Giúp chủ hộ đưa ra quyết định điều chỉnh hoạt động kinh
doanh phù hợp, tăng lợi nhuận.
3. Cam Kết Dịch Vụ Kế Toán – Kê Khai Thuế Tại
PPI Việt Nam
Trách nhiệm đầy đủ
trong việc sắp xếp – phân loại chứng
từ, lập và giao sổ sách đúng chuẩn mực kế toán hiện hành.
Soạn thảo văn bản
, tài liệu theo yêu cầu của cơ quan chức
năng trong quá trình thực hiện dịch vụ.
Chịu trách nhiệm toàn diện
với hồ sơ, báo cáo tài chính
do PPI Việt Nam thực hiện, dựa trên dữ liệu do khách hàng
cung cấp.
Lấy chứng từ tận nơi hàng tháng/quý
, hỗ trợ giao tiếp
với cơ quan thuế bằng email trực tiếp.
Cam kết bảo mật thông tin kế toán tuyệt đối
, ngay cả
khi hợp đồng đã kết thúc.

* * *

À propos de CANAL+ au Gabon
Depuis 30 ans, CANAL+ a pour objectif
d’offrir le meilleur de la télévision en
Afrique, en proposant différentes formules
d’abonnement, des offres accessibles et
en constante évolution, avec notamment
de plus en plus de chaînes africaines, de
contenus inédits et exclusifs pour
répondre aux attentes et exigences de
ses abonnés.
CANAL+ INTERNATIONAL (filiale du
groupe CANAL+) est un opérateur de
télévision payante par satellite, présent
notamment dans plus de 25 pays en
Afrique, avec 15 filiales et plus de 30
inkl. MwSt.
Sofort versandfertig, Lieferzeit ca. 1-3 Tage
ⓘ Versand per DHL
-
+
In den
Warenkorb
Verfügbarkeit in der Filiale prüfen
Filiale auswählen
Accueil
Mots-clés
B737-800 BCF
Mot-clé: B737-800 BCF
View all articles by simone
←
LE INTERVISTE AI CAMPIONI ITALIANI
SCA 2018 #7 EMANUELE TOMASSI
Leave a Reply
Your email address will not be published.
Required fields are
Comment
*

— WHAT YOU WILL DO —
Using the records above, copy word for word the line with "répondre aux attentes et exigences de", the line with "Mot-clé: B737-800 BCF", and every line between them.

— WORKED SOLUTION —
répondre aux attentes et exigences de
ses abonnés.
CANAL+ INTERNATIONAL (filiale du
groupe CANAL+) est un opérateur de
télévision payante par satellite, présent
notamment dans plus de 25 pays en
Afrique, avec 15 filiales et plus de 30
inkl. MwSt.
Sofort versandfertig, Lieferzeit ca. 1-3 Tage
ⓘ Versand per DHL
-
+
In den
Warenkorb
Verfügbarkeit in der Filiale prüfen
Filiale auswählen
Accueil
Mots-clés
B737-800 BCF
Mot-clé: B737-800 BCF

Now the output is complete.